Рим глухо волновался. От цезаря доносились в столицу самые дикие слухи, и чем более невероятен был слух, тем охотнее ему верили. Владыка вселенной дрожал от волнения перед своим выступлением в театре Неаполя, города греческой культуры. Он ненавидел Рим и все римское и говорил, что только эллины одни способны понять его душу артиста и его искусство. Во время спектакля его чрезвычайно поразили рукоплескания греков: его слушатели не просто хлопали в ладоши, а издавали рукоплескания ритмические, на александрийский манер, похожие на жужжание пчёл. Он набрал несколько тысяч молодых людей из всадников и черни, одел всех их в роскошные одежды, каждому дал драгоценный перстень на левую руку и сам стал их обучать этим утончённым рукоплесканиям. Выступления в театрах сменялись оргиями, а оргий новыми выступлениями на сцене, и одни смеялись, а другие начали пугливо озираться: империя превращалась в огромный сумасшедший дом. И когда люди осторожные из бесчисленной свиты его намекали ему об опасности такого рода деятельности для императора, он гордо бросал:
— Клянусь бородой Анубиса, мне это безразлично! Меня всегда прокормит моё искусство. А после меня вселенная может хоть сгореть. Но последняя моя эпиталама-то какова?! — горделиво добавлял он. — Вот будем опять женить тебя, Тит, — обратился он к только что приехавшему к нему из Германии Титу, сыну Веспасиана, — так непременно на твоей свадьбе пусть певцы споют нам её.
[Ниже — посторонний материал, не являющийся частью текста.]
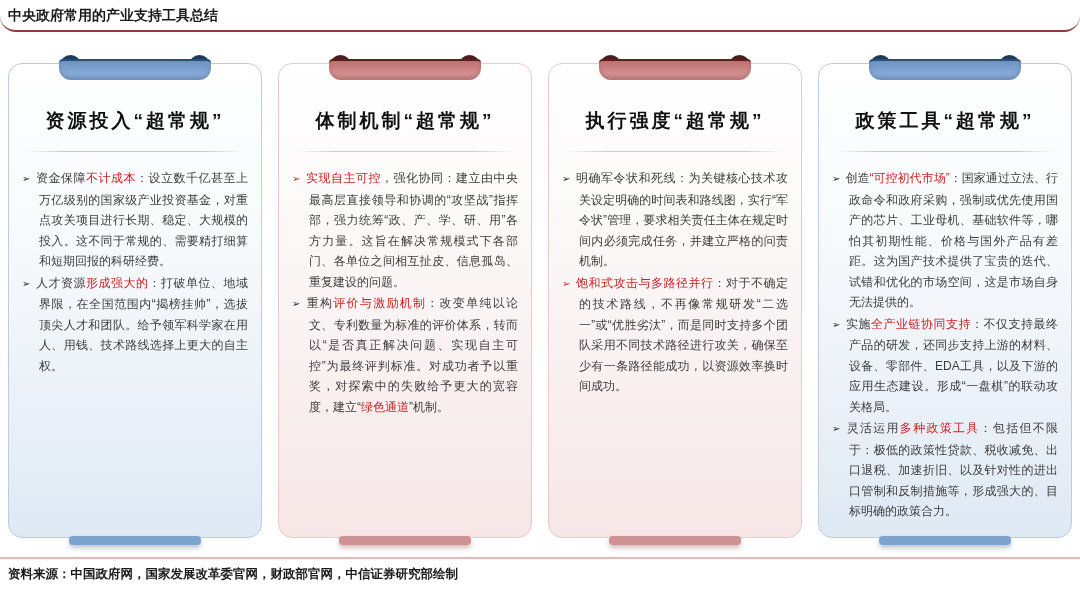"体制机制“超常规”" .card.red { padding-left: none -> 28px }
Тит, красивый и, несмотря на свою молодость, какой-то величественный, почтительно склонился перед владыкой:
— Ты слишком милостив, божественный цезарь…
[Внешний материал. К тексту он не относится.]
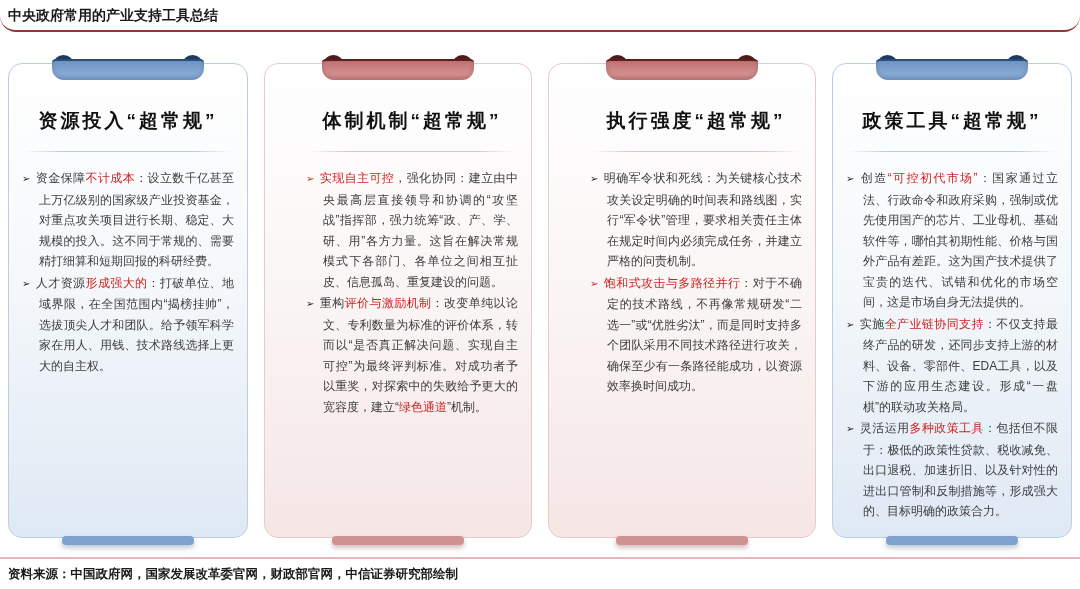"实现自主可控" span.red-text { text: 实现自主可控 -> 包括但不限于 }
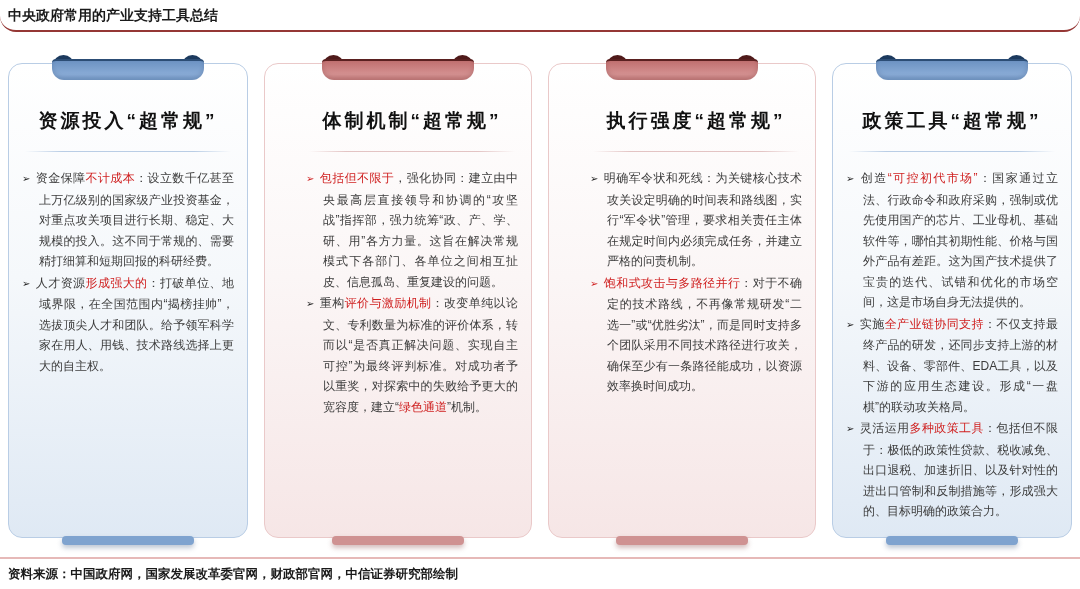"资料来源：中国政府网，国家发展改革委官网，财政部官网，中信证券研究部绘制" .source-note { left: 8px -> 20px; text-decoration: none -> underline }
После тяжёлой лагерной жизни среди лесов и болот, среди постоянных опасностей, в холоде — зимой германские легионы жили в меховых палатках, sub pellibus, — эта роскошная жизнь среди сияющей природы и непозволительной роскоши казалась молодому воину каким-то сновидением, от которого жалко проснуться. И впервые шевельнулась в нем к этим избранникам судьбы тайная зависть…
Нагруженный бесчисленными венками, торжествующий так, как будто он наделал самых невероятных подвигов, цезарь вернулся в Рим и сейчас же, в сиянии молодой славы своей как певца и кифариста выступил и в столице. Преторианские префекты в восторге поднесли ему дорогую кифару. Он выступил снова — даром от восхищённых слушателей был миллион сестерций. Он выступил на состязании квадриг в Большом цирке, мастерски, как ему казалось, завершил вокруг «спины» семь обязательных «миссов»[73], и снова громовая победа отуманила эту свихнувшуюся голову. Рим чувствовал, как он чумеет. Все точно в пропасть какую под пение и звон кифар валилось… А Нерон только и бредил, что поездкой в славную Ахайю, к эллинам — там, там вплетут эти удивительные эллины, народ-артист, лучшие лавры в победный венок его!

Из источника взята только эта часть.